Colette Bonnet, comme le pinot noir, c’est une femme avec du caractère. Seule sur ses 2,3 hectares sur la Côte des Bar, terroir de prédilection du raisin noir. « Je suis au four et au moulin, ma vie, c’est mes vignes ». Mère de 3 enfants, qui ne reprendront pas l’exploitation pour le moment, elle n’en garde pas son optimisme légendaire et continue de soigner ses parcelles comme elle l’a toujours fait. Curieuse et touche-à-tout, elle a été élue à la Chambre d’Agriculture de l’Aube en 1995, membre du Conseil d’administration de l’association des agriculteurs biologiques de l’Aube, et est aujourd’hui toujours membre du conseil d’administration de l’association des champagnes biologiques (ACB), trésorière de l’association CAP’C qui œuvre pour la promotion du vignoble de Champagne et entame son 3ème mandat de maire de son village endossant aussi la casquette d’apicultrice. « Le miel, j’ai baigné dedans, mon père avait des ruches, c’est un trésor de la nature. » La nature, elle aime et la préserve.

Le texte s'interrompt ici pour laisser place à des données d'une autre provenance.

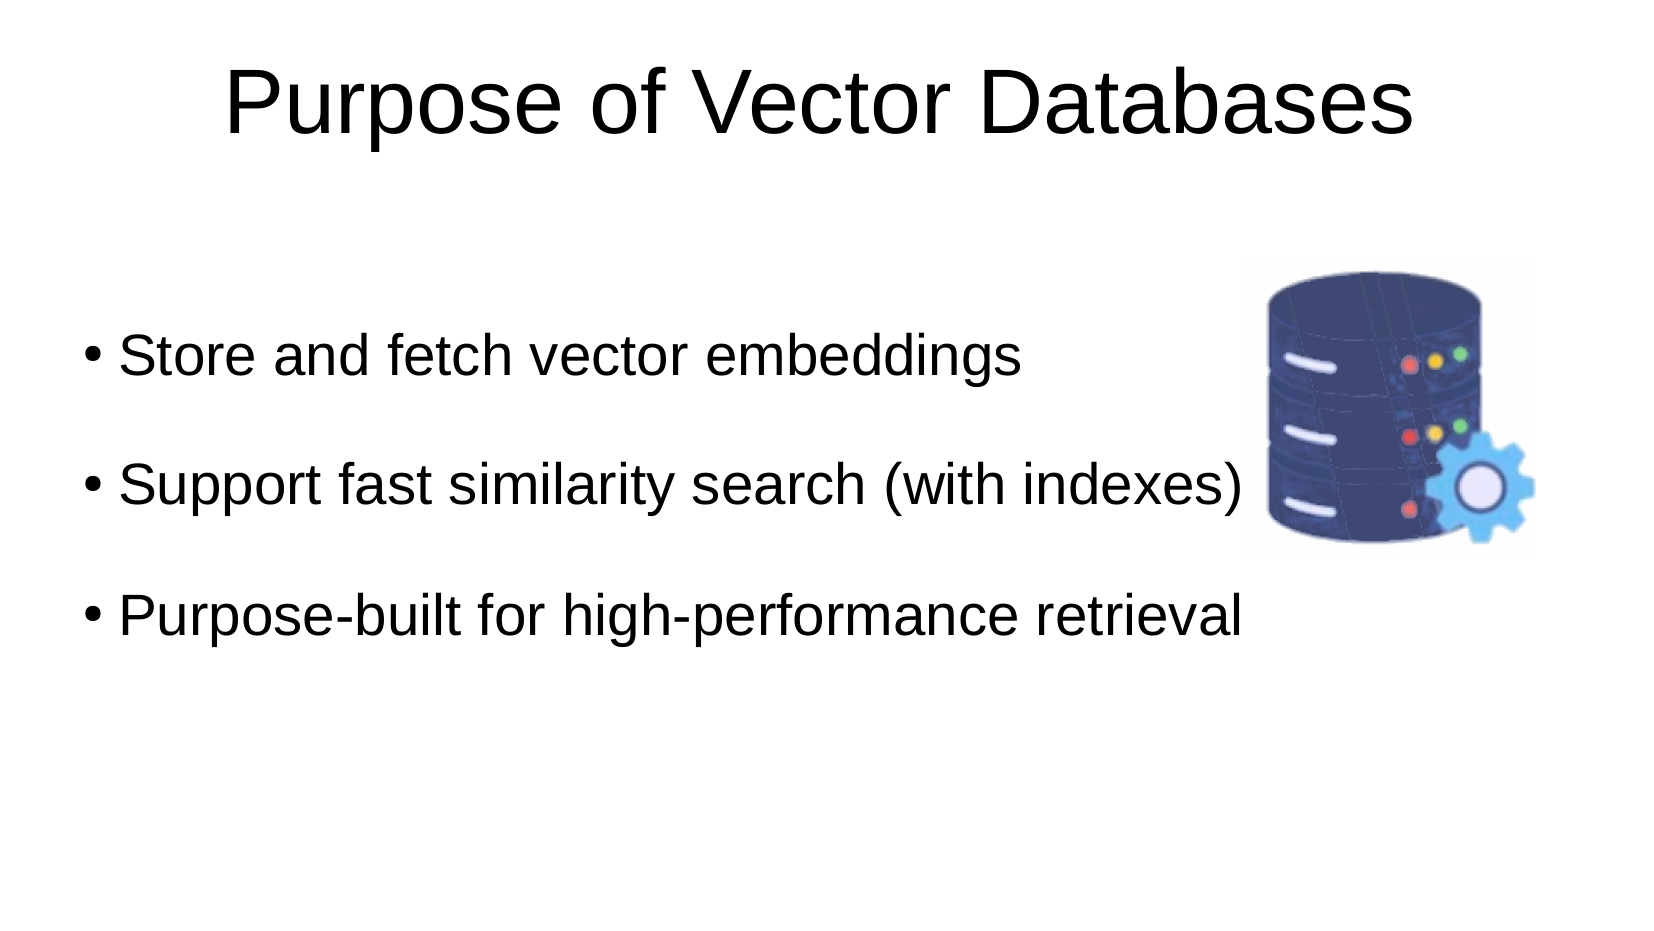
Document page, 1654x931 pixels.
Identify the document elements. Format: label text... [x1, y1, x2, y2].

subtitle Store and fetch vector embeddings Support fast similarity search (with indexes) Purpose-built for high-performance retrieval [82, 220, 1295, 750]
picture [1241, 262, 1536, 554]
title Purpose of Vector Databases [76, 23, 1565, 180]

Dans ses parcelles sur la commune de Noé-les-Mallets, dans le giron de Troyes, ses yeux écarquillés témoignent de l’affection et du respect qu’elle porte à ses sols. « Nous avons la chance d’avoir sur ce terroir des sols sains qui se sont formés sur la pierre, les dénivellements de terrain sont uniques, mes vignes puisent dans la minéralité de la roche. » Petit village de 120 âmes, le paysage qui le délimite avec les autres communes a la particularité de dessiner un « cirque » formant des reliefs abrupts qui se rejoignent en formant un cercle. Au plus haut point sur le Plateau de Blu (357m) on peut voir à l’horizon la commune de Colombey-les-Deux-Églises à travers les vallonnements de ce spectacle naturel.

Colette connaît tout d’eux, elle en connait les subtilités, l’approche, leurs particularités…
« Mes sols m’apprennent tous les jours à préserver la vigne qui s’enrichit de leurs essences de leurs minéraux, travailler un sol en viticulture biologique est une volonté mais avant tout du bon sens. Je suis née avec. »

Trois cuvées révélatrices de ce terroir singulier sont ainsi commercialisées.
« C’est une toute petite production de 5000 bouteilles, je me suis lancée il y’a peu à faire mes propres cuvés, j’ai la chance d’être sous le statut de récoltant-coopérateur, je presse mais la vinification se fait sous l’œil d’experts, je fais déjà tellement pour mes vignes, seule, mes raisins sont entre de bonnes mains, la coopération est un modèle en Champagne. »

Certifiées bio depuis 2006, les 3 cuvées de cette dame de cœur sont aussi identitaires que le personnage. Crescendo, Le « 11-12 », un brut nature, assemblage de pinot noir et pinot blanc séduit par ses notes florales, sa douceur, la camomille presque en infusion. « 13-14 » toujours en brut nature, assemblage de pinot noir et chardonnay dévoile des arômes mentholés, oscillant entre fraîcheur et puissance, enfin son pinot noir 2014, extra-brut joue les bodybuildés, où la cerise griotte s’impose et le poivre noir séduit. Inspiré de « la petite robe noire de Guerlain », l’habillage des flacons de Colette Bonnet révèle une féminité assumée. Loin du parfum de la revendication, du féminisme « markétée », le contenu plus que le contenant reste en note de fond, la viticulture en note de cœur.